Pemeriksaan dilakukan oleh tim jaksa penyidik pada Direktorat Penyidikan Jaksa Agung Muda Bidang Tindak Pidana Khusus (Jampidsus) Kejagung.
Kepala Pusat Penerangan Hukum Kejaksaan Agung (Kapuspenkum), Anang Supriatna menyebutkan pemeriksaan para saksi dilakukan untuk memperkuat pembuktian serta melengkapi pemberkasan perkara tersebut.
“Pemeriksaan saksi dilakukan untuk memperkuat pembuktian dan melengkapi pemberkasan dalam perkara dimaksud,” kata Anang Supritatna dalam keterangan yang diterima, Senin (10/8/2026).

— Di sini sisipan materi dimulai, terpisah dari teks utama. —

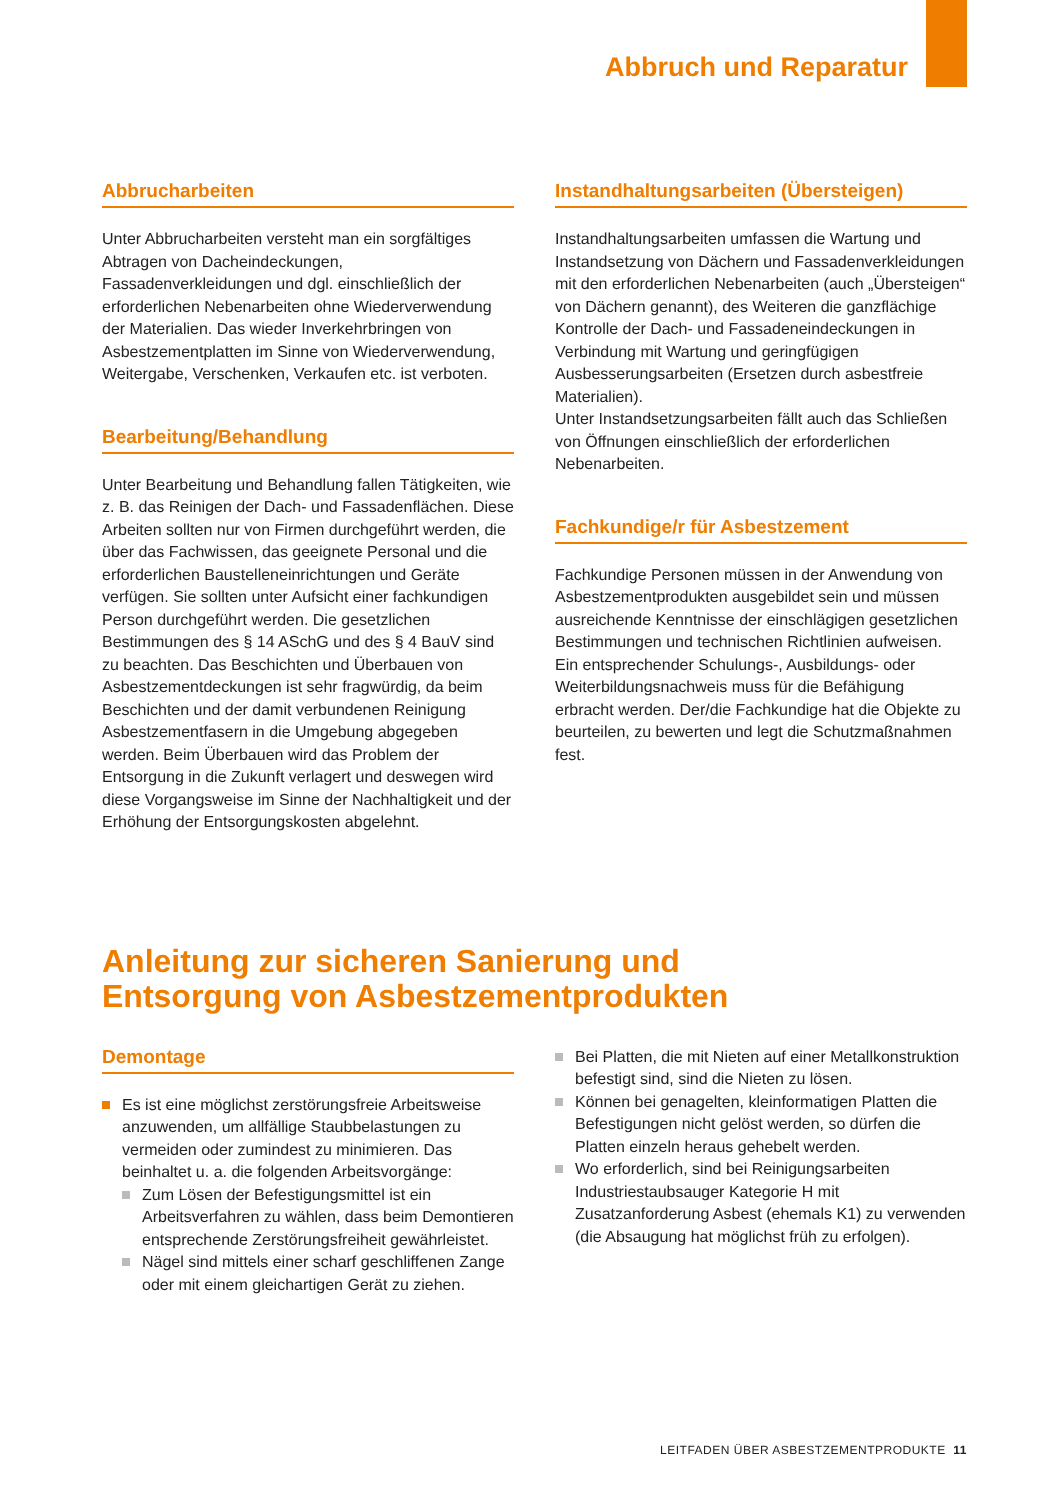Abbruch und Reparatur
Abbrucharbeiten
Unter Abbrucharbeiten versteht man ein sorgfältiges Abtragen von Dacheindeckungen, Fassadenverkleidungen und dgl. einschließlich der erforderlichen Nebenarbeiten ohne Wiederverwendung der Materialien. Das wieder Inverkehrbringen von Asbestzementplatten im Sinne von Wiederverwendung, Weitergabe, Verschenken, Verkaufen etc. ist verboten.
Bearbeitung/Behandlung
Unter Bearbeitung und Behandlung fallen Tätigkeiten, wie z. B. das Reinigen der Dach- und Fassadenflächen. Diese Arbeiten sollten nur von Firmen durchgeführt werden, die über das Fachwissen, das geeignete Personal und die erforderlichen Baustelleneinrichtungen und Geräte verfügen. Sie sollten unter Aufsicht einer fachkundigen Person durchgeführt werden. Die gesetzlichen Bestimmungen des § 14 ASchG und des § 4 BauV sind zu beachten. Das Beschichten und Überbauen von Asbestzementdeckungen ist sehr fragwürdig, da beim Beschichten und der damit verbundenen Reinigung Asbestzementfasern in die Umgebung abgegeben werden. Beim Überbauen wird das Problem der Entsorgung in die Zukunft verlagert und deswegen wird diese Vorgangsweise im Sinne der Nachhaltigkeit und der Erhöhung der Entsorgungskosten abgelehnt.
Instandhaltungsarbeiten (Übersteigen)
Instandhaltungsarbeiten umfassen die Wartung und Instandsetzung von Dächern und Fassadenverkleidungen mit den erforderlichen Nebenarbeiten (auch „Übersteigen“ von Dächern genannt), des Weiteren die ganzflächige Kontrolle der Dach- und Fassadeneindeckungen in Verbindung mit Wartung und geringfügigen Ausbesserungsarbeiten (Ersetzen durch asbestfreie Materialien).
Unter Instandsetzungsarbeiten fällt auch das Schließen von Öffnungen einschließlich der erforderlichen Nebenarbeiten.
Fachkundige/r für Asbestzement
Fachkundige Personen müssen in der Anwendung von Asbestzementprodukten ausgebildet sein und müssen ausreichende Kenntnisse der einschlägigen gesetzlichen Bestimmungen und technischen Richtlinien aufweisen. Ein entsprechender Schulungs-, Ausbildungs- oder Weiterbildungsnachweis muss für die Befähigung erbracht werden. Der/die Fachkundige hat die Objekte zu beurteilen, zu bewerten und legt die Schutzmaßnahmen fest.
Anleitung zur sicheren Sanierung und
Entsorgung von Asbestzementprodukten
Demontage
Es ist eine möglichst zerstörungsfreie Arbeitsweise anzuwenden, um allfällige Staubbelastungen zu vermeiden oder zumindest zu minimieren. Das beinhaltet u. a. die folgenden Arbeitsvorgänge:
Zum Lösen der Befestigungsmittel ist ein Arbeitsverfahren zu wählen, dass beim Demontieren entsprechende Zerstörungsfreiheit gewährleistet.
Nägel sind mittels einer scharf geschliffenen Zange oder mit einem gleichartigen Gerät zu ziehen.
Bei Platten, die mit Nieten auf einer Metallkonstruktion befestigt sind, sind die Nieten zu lösen.
Können bei genagelten, kleinformatigen Platten die Befestigungen nicht gelöst werden, so dürfen die Platten einzeln heraus gehebelt werden.
Wo erforderlich, sind bei Reinigungsarbeiten Industriestaubsauger Kategorie H mit Zusatzanforderung Asbest (ehemals K1) zu verwenden (die Absaugung hat möglichst früh zu erfolgen).
LEITFADEN ÜBER ASBESTZEMENTPRODUKTE 11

Adapun 16 saksi yang diperiksa berasal dari berbagai pihak yang berkaitan dengan pengelolaan program MBG.
Para saksi itu di antaranya, IDMAKN selaku tenaga ahli pada BGN, MK selaku mitra SPPG Pejaten Barat, dan GW selaku staf keuangan PT NGS.
Kemudian, Direktur PT MDT, Direktur PT AJS, Direktur PT WMB, Direktur PT ACG, dan Direktur PT BCS.
Selain itu, Kejagung juga memeriksa Direktur PT BMA, Direktur PT EC, Direktur PT SSA, Direktur PT MHT, Direktur PT MTS, dan Yayasan PRL.
Terakhir, Ketua Yayasan HJC dan HJM, serta MNH.
Meski demikian, Kejagung belum memerinci materi pemeriksaan terhadap masing-masing saksi.
Pemeriksaan tersebut merupakan bagian dari proses penyidikan perkara dugaan korupsi dalam tata kelola program MBG pada BGN.
Kejagung memastikan proses penyidikan masih terus dilakukan untuk mengungkap perkara tersebut.
“Proses penyidikan akan terus dilaksanakan secara profesional, independen, dan akuntabel dengan tetap menjunjung tinggi asas praduga tidak bersalah dan prinsip kehati-hatian,” kata Kejagung.